«Многочисленные музыканты, присутствовавшие при исполнении, отзываются с глубоким уважением и удивлением о Вашей симфонии. Все мы жалеем, что Вы не могли быть свидетелем Вашего триумфа».
Бородин сразу же поспешил написать об этом Балакиреву, зная, что тому это будет приятно, — ведь сам он с благодарностью помнил те вечера, когда они за роялем обсуждали каждый такт этого произведения, которое тогда только рождалось.
Балакирев сразу же откликнулся на полученное письмо.
«Только что получил он мою эпистолу, — рассказывает Бородин, — как является к нам сам, собственною особой, сияющий, радостный, теплый, поздравил меня с успехом и сообщил, что он уже слышал об этом от Анненкова у Пыпина.
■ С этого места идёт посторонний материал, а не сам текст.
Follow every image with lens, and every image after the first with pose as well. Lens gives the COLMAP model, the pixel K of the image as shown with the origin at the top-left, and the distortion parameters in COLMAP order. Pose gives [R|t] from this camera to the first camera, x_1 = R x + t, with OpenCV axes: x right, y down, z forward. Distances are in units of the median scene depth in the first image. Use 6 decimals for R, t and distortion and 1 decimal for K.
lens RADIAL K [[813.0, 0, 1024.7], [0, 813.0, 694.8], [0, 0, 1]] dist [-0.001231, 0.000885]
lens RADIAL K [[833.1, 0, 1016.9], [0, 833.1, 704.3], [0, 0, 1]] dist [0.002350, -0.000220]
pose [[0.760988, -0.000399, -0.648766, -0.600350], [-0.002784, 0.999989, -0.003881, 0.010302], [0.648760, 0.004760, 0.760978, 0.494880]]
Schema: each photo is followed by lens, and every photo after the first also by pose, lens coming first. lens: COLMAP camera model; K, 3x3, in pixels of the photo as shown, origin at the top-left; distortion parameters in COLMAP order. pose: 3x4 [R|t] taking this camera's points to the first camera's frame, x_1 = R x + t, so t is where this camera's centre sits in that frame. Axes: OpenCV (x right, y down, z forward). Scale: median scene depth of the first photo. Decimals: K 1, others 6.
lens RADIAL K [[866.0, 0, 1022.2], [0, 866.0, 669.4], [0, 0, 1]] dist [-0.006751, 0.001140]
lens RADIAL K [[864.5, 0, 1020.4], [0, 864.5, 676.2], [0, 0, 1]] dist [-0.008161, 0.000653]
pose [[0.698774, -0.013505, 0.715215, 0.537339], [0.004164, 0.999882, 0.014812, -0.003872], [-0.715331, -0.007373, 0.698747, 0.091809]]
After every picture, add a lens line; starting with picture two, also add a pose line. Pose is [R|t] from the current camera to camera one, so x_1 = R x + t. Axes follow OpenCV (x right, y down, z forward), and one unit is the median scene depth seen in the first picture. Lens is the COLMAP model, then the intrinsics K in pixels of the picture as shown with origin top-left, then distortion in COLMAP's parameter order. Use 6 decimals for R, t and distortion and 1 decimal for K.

Нужно заметить, что Балакирев не был у нас лет девять. На этот раз он держал себя, как будто он был у нас всего два дня тому назад. Как водится, засел за фортепьяно, наиграл кучу хороших вещей и — о ужас! — пропустил свой обычный час ухода! ушел чуть не в 12 часов. Расспросив подробно — когда и куда едем, он успокоился, что остаемся еще несколько дней, и обещал наведаться. Через день является, опять веселый, сияющий, с грудою нот в четыре руки, потому что «ему непременно нужно было» с Катей проиграть в четыре руки танцы Grieg’a (Walpurgisnacht)[41], симфонию Swendsen'a[42] и пр. Играл, болтал, рассуждал руками, с большим оживлением и ужасно обрадовался, что мы еще остаемся два-три дня в Питере, ибо иначе ему пришлось бы расстаться чуть не на целые три месяца! Разумеется, играл «Тамару» и пр. Через два-три дня является снова и опять с нотами в 4 руки, торопил Катю, чтобы сесть поскорее сыграть, восторгался и пр. Ну, как будто этих промежуточных девяти лет excusez du peu[43] и не было».
Прошло еще несколько лет, и Балакирев опять стоял во главе Бесплатной школы и дирижировал концертами. Как и прежде, собирались то у одного члена кружка, то у другого, чтобы послушать новое, только что созданное произведение.
Бородин не щадил ни времени, ни усилий, чтобы поддерживать с Милием Алексеевичем дружеские отношения.
И все-таки прошлое не вернулось. Могли быть еще вспышки прежних чувств, но восстановить единство кружка уже было невозможно.
Римский-Корсаков пишет в «Летописи»:
«Балакирев приходил очень редко. Придет, поиграет что-нибудь, да и уйдет пораньше. По уходе его все вздохнут свободнее; начинается оживленная беседа и наигрывание новых или только что задуманных сочинений и проч…»
Немного времени удавалось Бородину в этот период его жизни — в начале восьмидесятых годов — уделять музыке. Но те часы, которые он проводил за роялем или за своим высоким бюро, не пропадали даром. Они оставались в исписанных листках нотной бумаги, в новых прекрасных произведениях.
В 1880 году Бородин написал симфоническую поэму «В Средней Азии». Сохранилась программа этого произведения:
«В однообразной песчаной пустыне Средней Азии впервые раздается чуждый ей напев мирной русской песни. Слышится приближающийся топот коней и верблюдов, слышатся заунывные звуки восточного напева. По необозримой пустыне проходит туземный караван, охраняемый русским войском. Доверчиво и безбоязненно совершает он свой длинный путь под охраной русской боевой силы. Караван уходит все дальше и дальше. Мирные напевы русских и туземцев сливаются в одну общую гармонию, отголоски которой долго слышатся в степи и, наконец, замирают вдали».
Поразительно мастерство, с которым Бородин сумел написать на эту тему яркую, почти зримую картину, пользуясь палитрой оркестра. Это звукопись, которая спорит по красочности с живописью.
Как хорошо передает английский рожок, с его теплым, выразительным звуком, томную восточную мелодию! И как удивительно передан звуковой фон картины — звенящая тишина пустыни!
«Беспредельность унылой пустыни, палимой солнцем, — пишет профессор Е. М. Браудо, — непостижимо просто изображена верхней педалью, звучащей на протяжении всей пьесы»[44].
Но не только в красочности сила и достоинство симфонической картины. Форма здесь неотделима от содержания. В сочетании русской и восточной песни сказались и большое мастерство Бородина и широта его мировоззрения.
Слушая симфоническую поэму «В Средней Азии» и другие вещи Бородина, созданные им в те же годы, с трудом веришь, что они написаны между делом вечно спешащим, занятым человеком, — так в них все совершенно и законченно.
Он каким-то чудом находил силы и время и для серьезной музыки и для музыкальной шутки.
Однажды маленькая Ганя Литвиненко попросила его поиграть с ней в четыре руки.